Roach - (Rutilus rutilus)
Roach are a relatively small fish which tends to have a blue/green back , silver flanks & a pale white belly. Their lower fins can be coloured yellow, red or even bright orange, and their coloration is very much dependant on the water they inhabit.
The dorsal and tail fin are usually a duller colour than those previously mentioned.
Roach can be quite easily confused with rudd, or be a hybrid of either rudd or bream. In order to establish what fish you have caught the colouration of the eyes can help as roach tend to have red eyes which border on orange, where as rudd have lighter yellow/orange eyes, juvenile bream tend to have slightly pale silver colouration in their eyes.
Lips can also be another indicator, as rudd have lips which close upwards due to their nature as a surface feeder whilst roach lips tend to be straighter.
All these pointers can never fully prove that a roach is a true specimen, so if you catch one above British record weight a scale sample will need to be taken so that it can be proven conclusively with DNA testing - that’s how difficult spotting a true specimen is !
Male roach reach sexual maturity at 2-4 years & females 3-5 years. Roach spawn in spring when local water temperatures reach 8-14 degrees and spawning occurs in shallow areas where weed is in abundance. The males form large shoals and the females enter these shoals for their eggs to be fertilised, this can be witnessed quite easily from the bank due to boisterous splashing.
The fertilised eggs are adhesive and attach to underwater vegetation & tree roots, they typically hatch after 10 days, the young fish then begin to feed on small zooplankton and form shoals to avoid predation.
Natural Diet & Common Baits
Roach are predominately a bottom feeding fish although in warm weather they will quite happily rise in the water and feed from the surface. Roach eat many different types of insect/larvae, and If food is not in abundance, the resourceful roach will also feed on plant matter and algae.

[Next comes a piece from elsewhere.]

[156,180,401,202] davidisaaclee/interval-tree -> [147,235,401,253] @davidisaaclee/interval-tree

Some of the best baits to use whilst roach fishing are bread, casters, maggots, pinkies and hemp. Roach can quite easily suck the innards out of a caster or maggot, so it's always worthwhile inspecting the hook bait after receiving a bite in case they have sucked the bait dry !

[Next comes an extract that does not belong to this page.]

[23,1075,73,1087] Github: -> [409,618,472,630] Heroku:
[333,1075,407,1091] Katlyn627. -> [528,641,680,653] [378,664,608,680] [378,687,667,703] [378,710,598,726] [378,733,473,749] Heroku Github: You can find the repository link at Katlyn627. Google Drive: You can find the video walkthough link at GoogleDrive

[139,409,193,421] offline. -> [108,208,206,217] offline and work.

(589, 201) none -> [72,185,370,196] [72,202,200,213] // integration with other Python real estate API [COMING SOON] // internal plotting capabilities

Roach are one of the most abundant coarse fish to be found within the United Kingdom, they can be found in canals, rivers, ponds & large reservoirs.
In still waters roach can be found around most fishing holding features such as reeds, lily pads & other aquatic vegetation, they can also be spotted out in open water feeding near the surface.
In rivers roach tend to inhabit the slower areas of river, these can be any area which is shaded by vegetation or debris rafts. Smaller tributaries entering the main flow of the river can also be worth investigating, as roach tend to form vast shoals in flood conditions in these more sedate areas.
Tackle & Tips
- Using a rod or a pole are both great ways of catching roach, a light float rod or pole with light elastic are all that are needed.
- Line strength of 2-4lbs with a lighter hook length coupled with a size 18-22 hook should cover most aspects of roach fishing, using a slightly larger hook maybe necessary if you are intending to catch larger specimens.
- Regular loose feeding of hemp & maggots is a great way of getting roach to compete for food - try loose feeding a small handful each cast and adjust the amount of feed depending on the frequency of bites.
- Although roach feed at most times of the day, dawn & dusk are the better times to target specimen sized roach as these fish tend to avoid feeding during daylight hours to reduce the chance of predation.
- If smaller roach are smashing your maggots & casters, look to use more solid baits like corn & pellet to avoid their attentions.
- Cage feeders filled with liquidised bread crumb with punched bread on the hook is a great way of catching roach, especially as the explosion of the crumb in the water provokes a strong feeding response.